Apple's recently surfaced Group FaceTime bug showcases the need for IT pros to be paying as close attention to mobile OS patching practices as they do (or, hopefully do) to patching desktop, server and other platforms.
Apple fixed two serious security flaws by making available its latest iOS release, 12.1.4, which also restores the ability to run Group FaceTime. The upgrade addressed a bug that allowed a FaceTime caller to see and hear a recipient before he or she even picked up, potentially allowing someone to eavesdrop on conversations without notice.
“IT leaders should look to ensure OS updates are applied and enterprise devices are continually patched,” says Marco Nielsen, vice president of managed mobility at Stratix. “This shows the importance for IT departments to develop processes to manage and secure their devices with the constantly changing technology landscape.”
Nielsen says Apple does a commendable job of patching and upgrading its OS. Yet, in this case, the tech giant didn’t realize it had a problem. The vulnerability was discovered by a 14-year-old--Grant Thompson, of Tucson, Ariz.--who was calling friends ahead of a Fortnite game and realized he could hear a FaceTime caller before the call was accepted. His mother attempted to reach out to Apple to report the bug but finally went to Twitter to publicize the issue. She finally got Apple’s attention by tagging the @AppleSupport feed.
House Energy and Commerce Chairman Frank Pallone Jr. (D-N.J.) and Consumer Protection and Commerce Subcommittee Chairwoman Jan Schakowsky (D-Ill.) were also unimpressed with Apple's response. They sent a letter to Apple CEO Tim Cook calling for more information about user privacy and asking whether there are more bugs that are known but haven’t been fixed.
“As a first step, we believe it is important for Apple to be transparent about its investigation into the Group FaceTime vulnerability and the steps it is taking to protect consumers’ privacy,” the letter said. “To date, we do not believe Apple has been as transparent as this serious issue requires.”

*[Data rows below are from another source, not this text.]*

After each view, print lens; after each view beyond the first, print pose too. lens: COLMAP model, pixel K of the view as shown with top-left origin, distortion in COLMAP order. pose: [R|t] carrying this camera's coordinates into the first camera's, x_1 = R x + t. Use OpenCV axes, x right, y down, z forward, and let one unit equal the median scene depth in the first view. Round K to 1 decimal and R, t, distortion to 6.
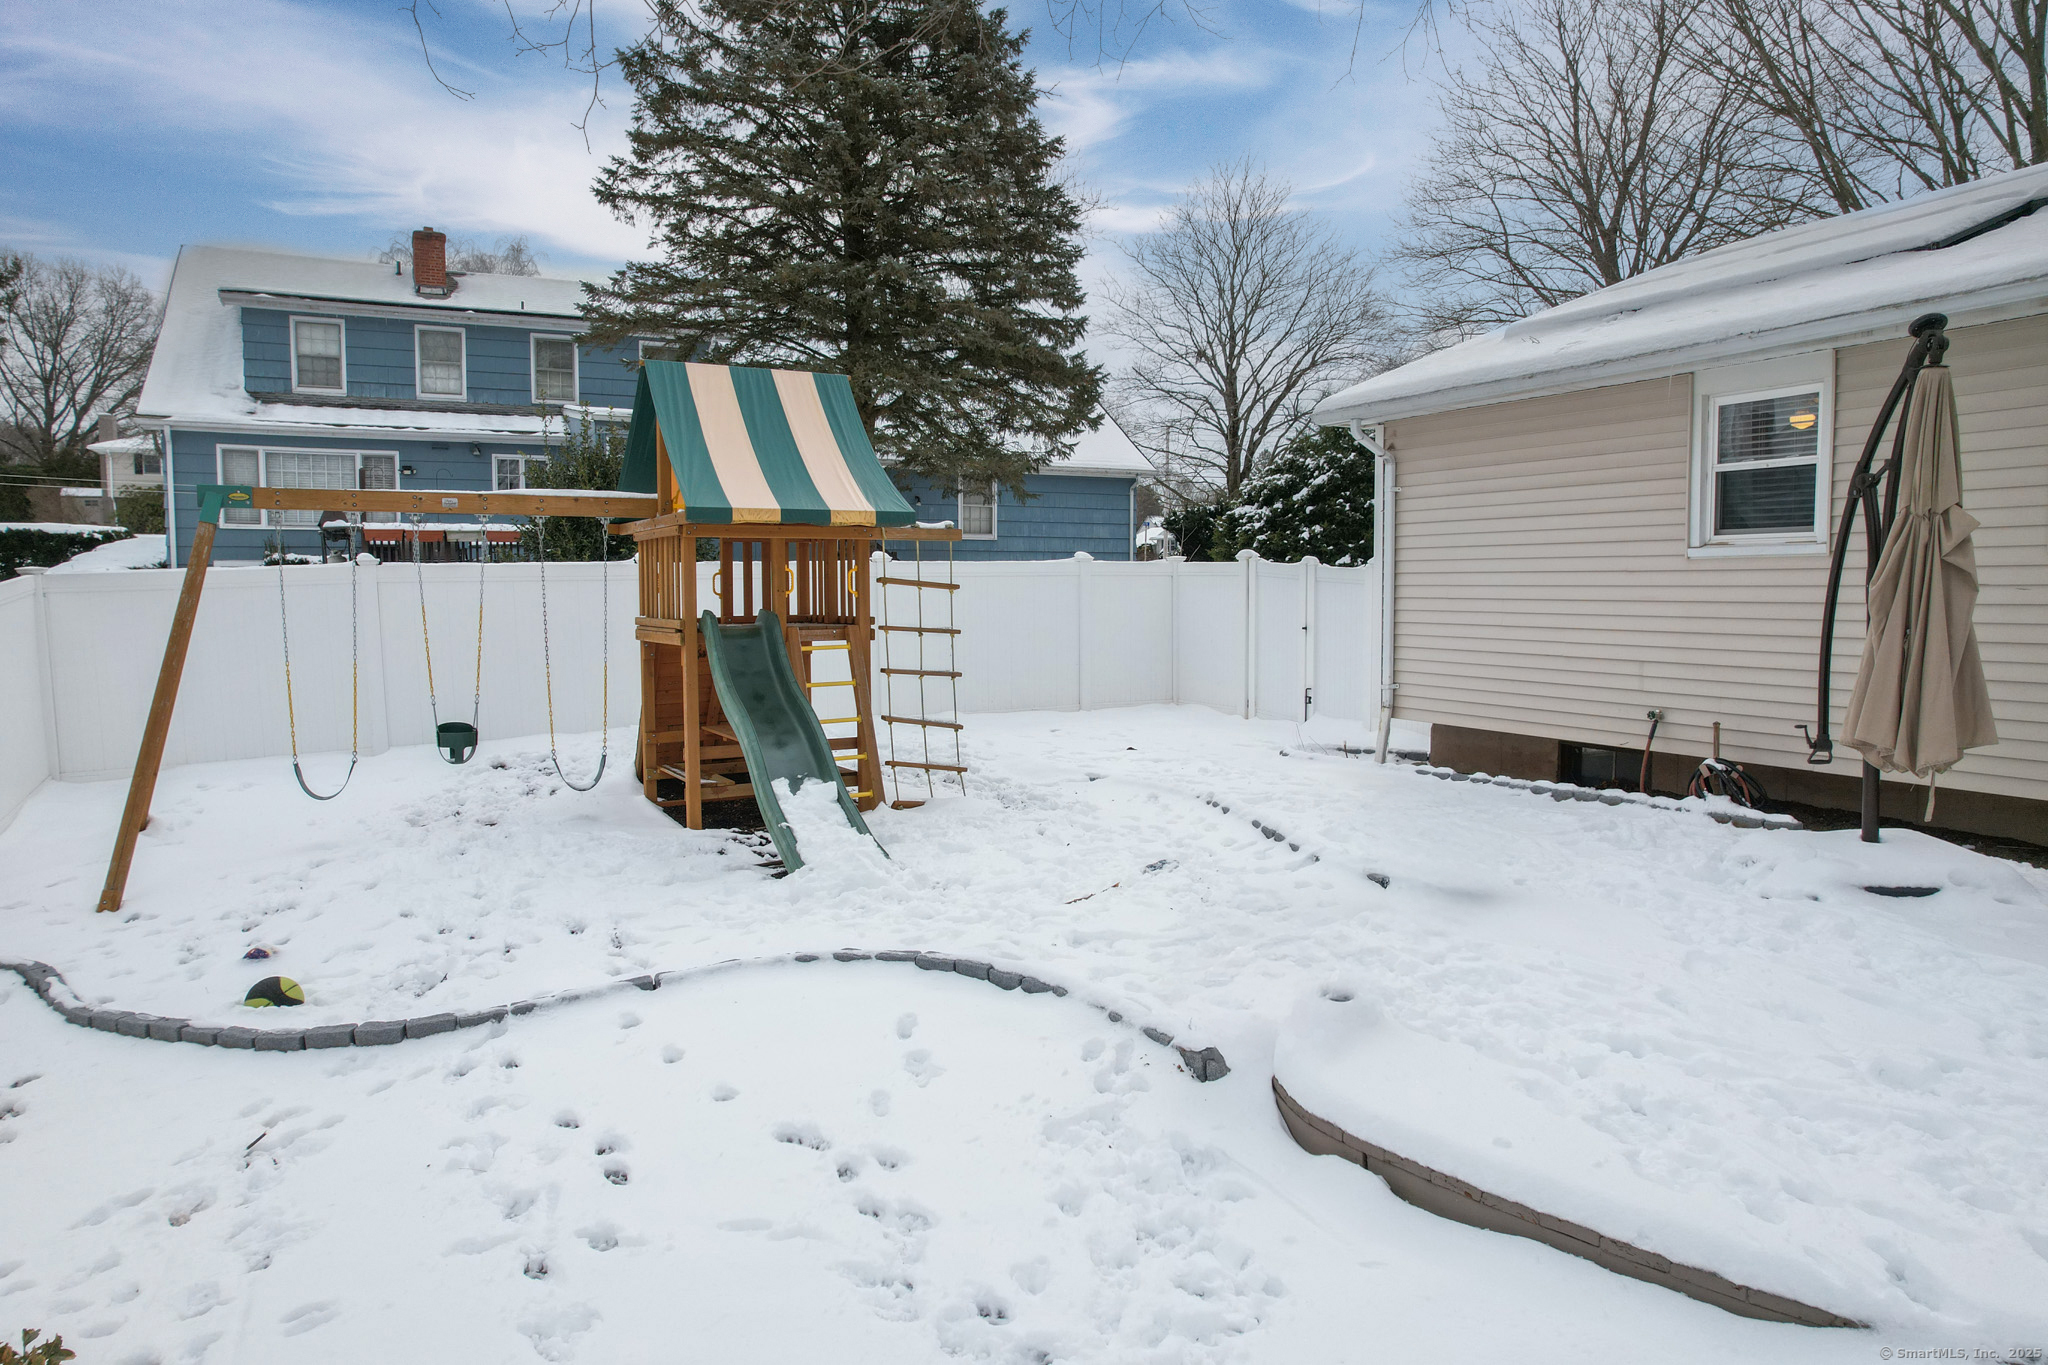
lens RADIAL K [[1287.9, 0, 1024.0], [0, 1287.9, 682.5], [0, 0, 1]] dist [-0.044963, 0.003424]
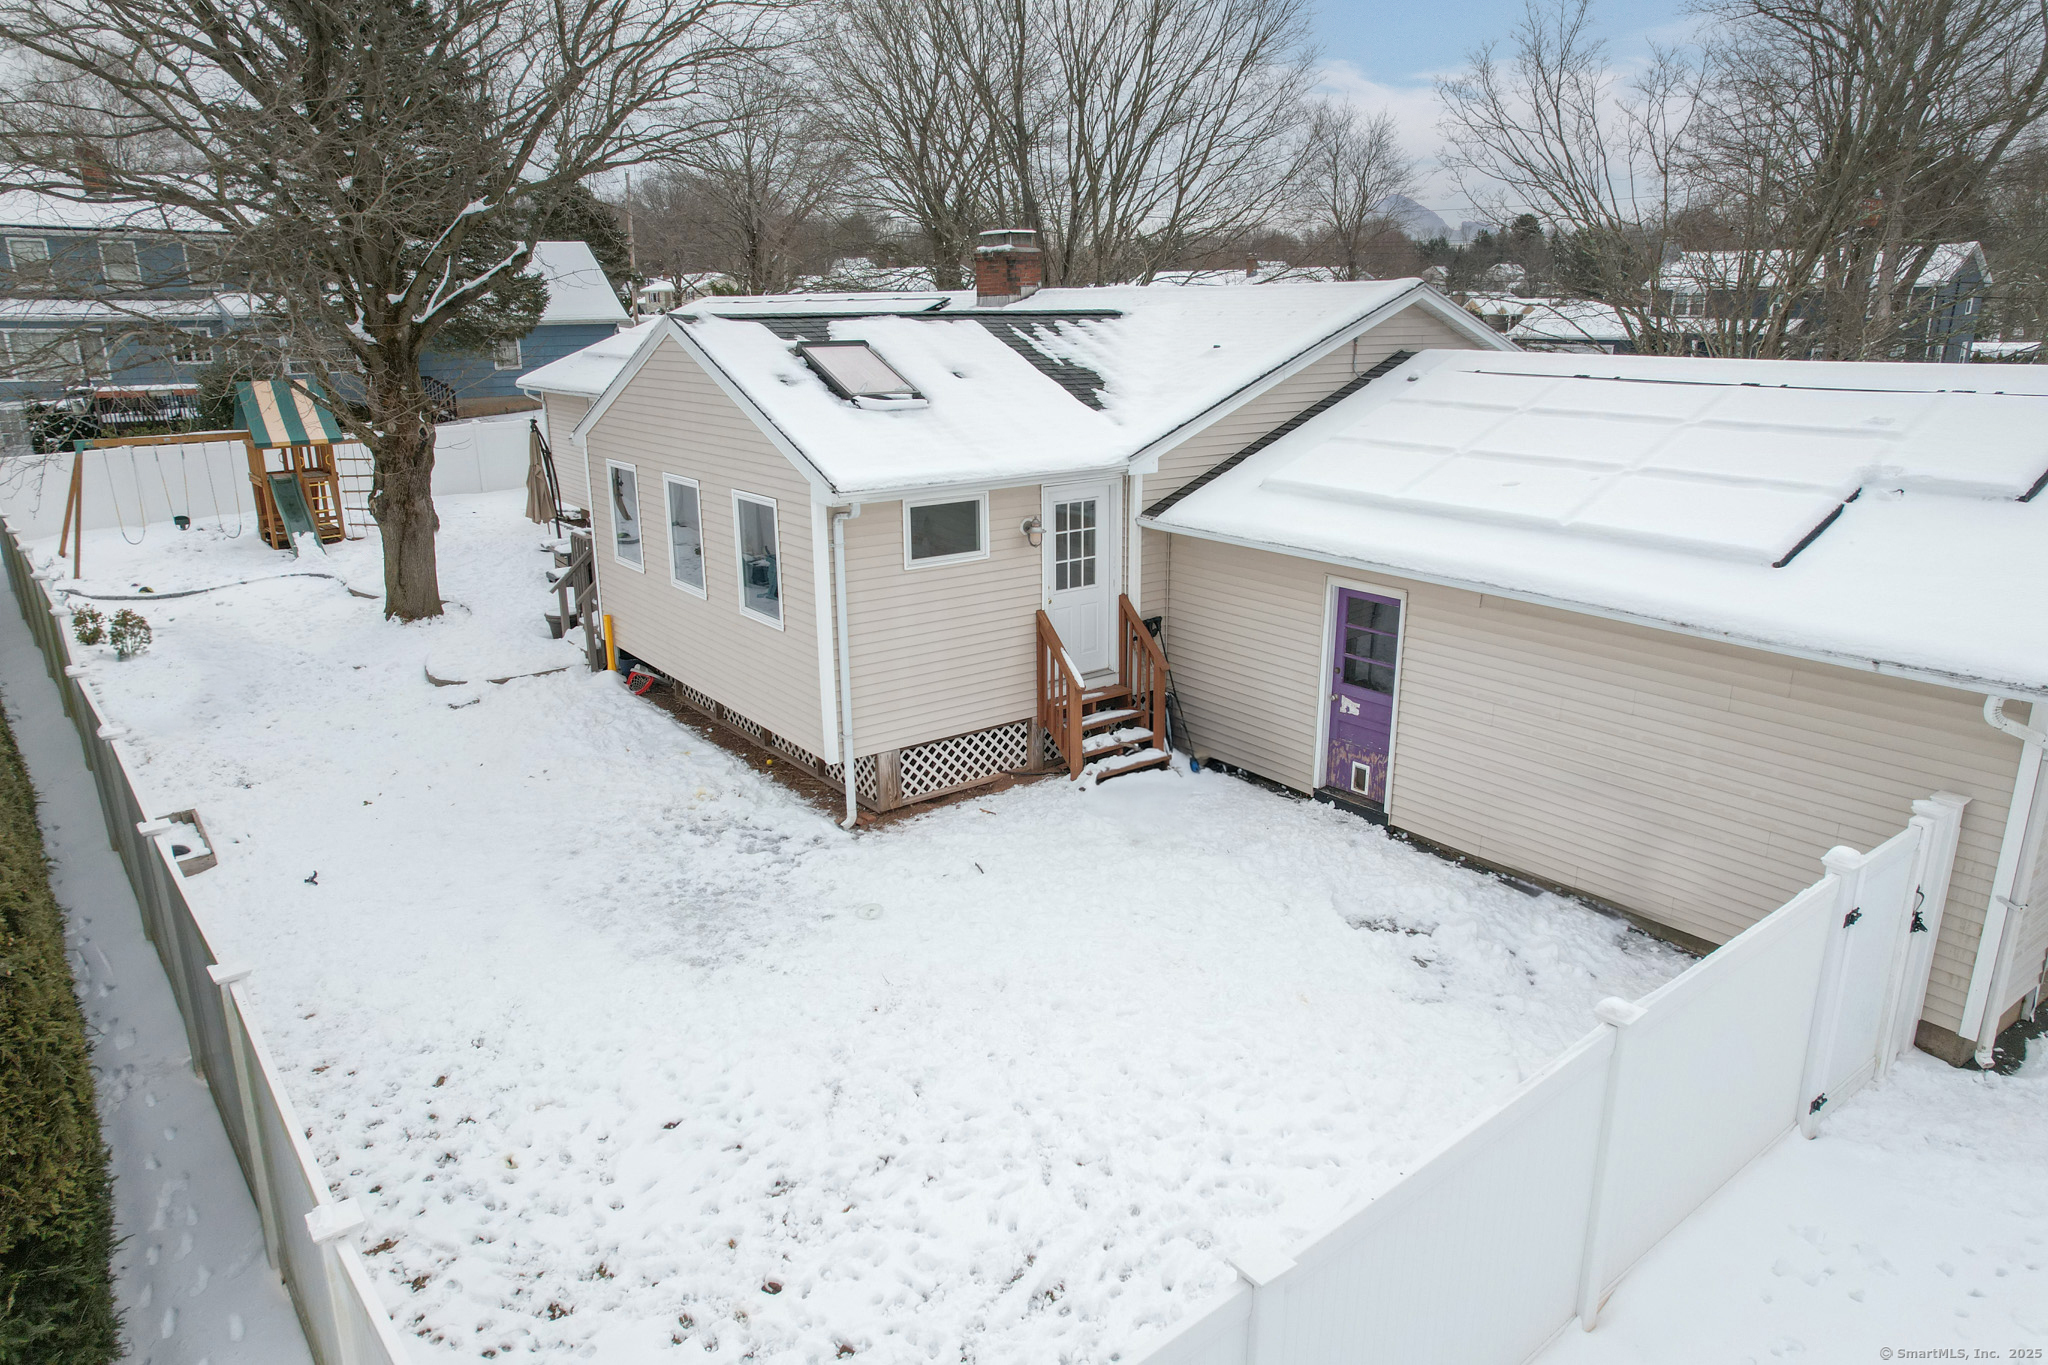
lens RADIAL K [[1287.9, 0, 1024.0], [0, 1287.9, 682.5], [0, 0, 1]] dist [-0.044963, 0.003424]
pose [[0.980641, -0.049295, 0.189507, 0.793773], [0.008231, 0.977316, 0.211628, -0.173613], [-0.195640, -0.205971, 0.958802, -2.009348]]
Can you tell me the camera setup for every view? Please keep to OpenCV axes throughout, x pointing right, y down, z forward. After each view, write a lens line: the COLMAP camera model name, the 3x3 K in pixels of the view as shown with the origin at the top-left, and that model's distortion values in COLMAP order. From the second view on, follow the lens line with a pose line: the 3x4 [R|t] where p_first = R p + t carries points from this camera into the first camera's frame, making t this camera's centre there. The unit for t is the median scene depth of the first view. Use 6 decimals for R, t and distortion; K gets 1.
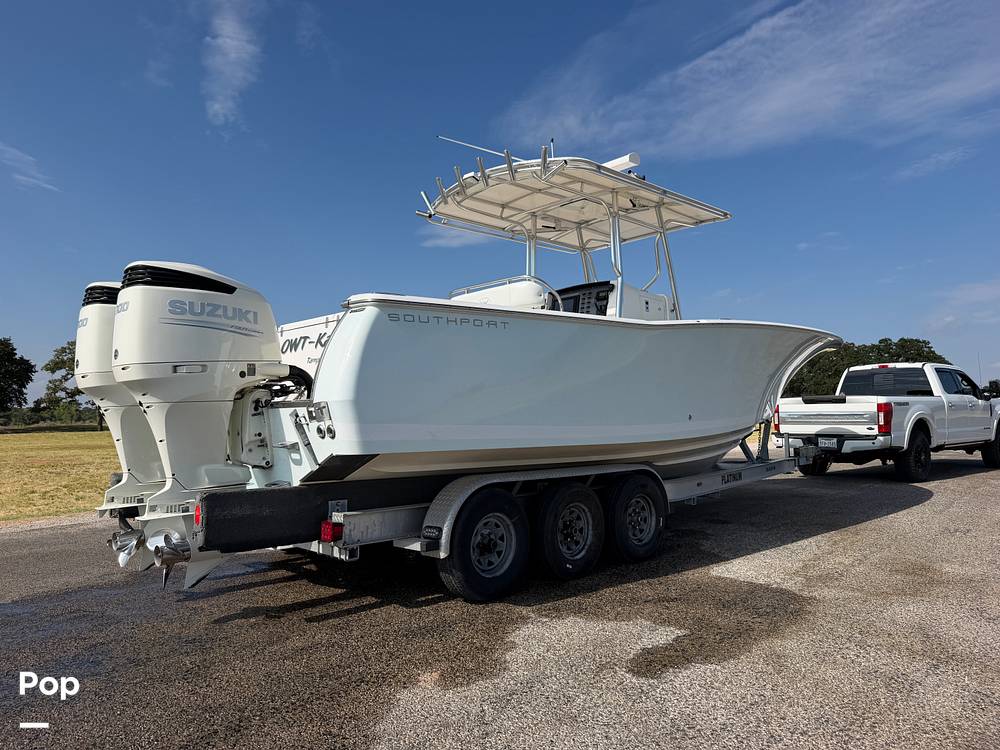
lens RADIAL K [[702.0, 0, 495.3], [0, 702.0, 382.0], [0, 0, 1]] dist [0.006202, -0.009692]
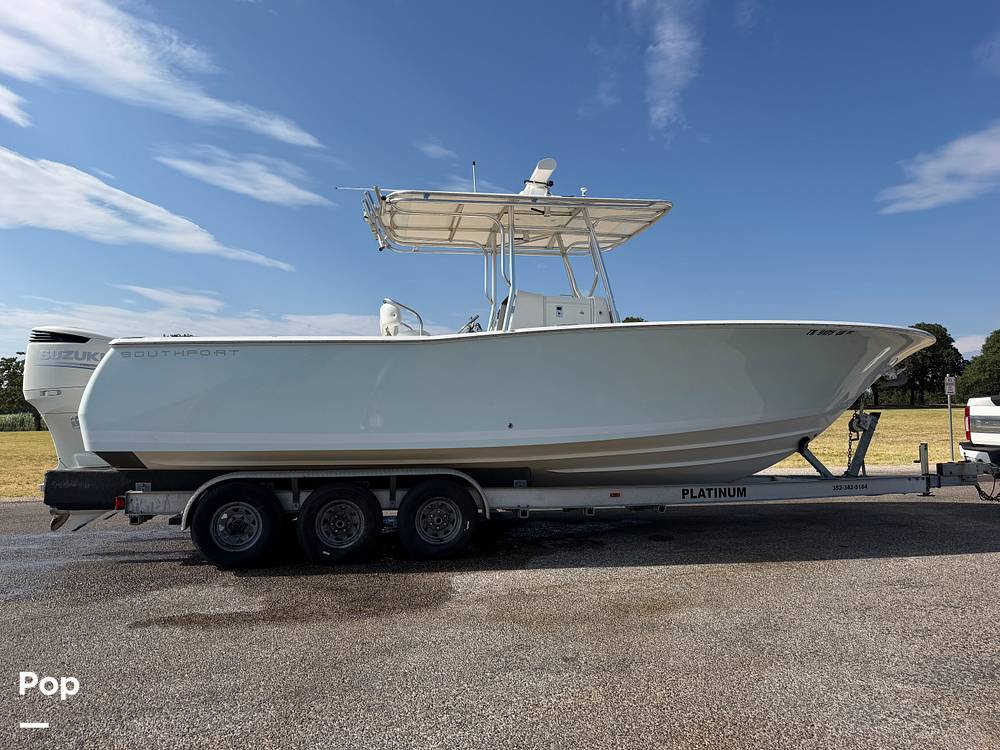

Apple said in a statement: “We want to assure our customers that as soon as our engineering team became aware of the details necessary to reproduce the bug, they quickly disabled Group FaceTime and began work on the fix. We are committed to improving the process by which we receive and escalate these reports, in order to get them to the right people as fast as possible. We take the security of our products extremely seriously and we are committed to continuing to earn the trust Apple customers place in us.”
The iOS release also squashed other bugs and was made available for iPhone 5s and later, as well iPad Air and later and the sixth generation iPod touch and later. The next interim upgrade should be iOS 12.2 , which is in beta. The company also updated its desktop macOS to 10.14 Mojave.
“Today's software update fixes the security bug in Group FaceTime,” the company said in a statement. “We again apologize to our customers and we thank them for their patience. In addition to addressing the bug that was reported, our team conducted a thorough security audit of the FaceTime service and made additional updates to both the FaceTime app and server to improve security.”
That's all well and good, but the Group FaceTime bug is no doubt one of many lurking beneath the applications in use in the enterprise--be they software platforms or mobile apps.
"In the case of this particular Apple iOS FaceTime listening vulnerability, it appears that risk is mitigated by the fact that listening is or was only possible while the phone was ringing," says Mike Price, chief technology officer at ZeroFOX. "That said, there's at least some risk, and the presence of the bug lends credence to the idea that there may be other, more severe bugs like this out there, waiting to be discovered."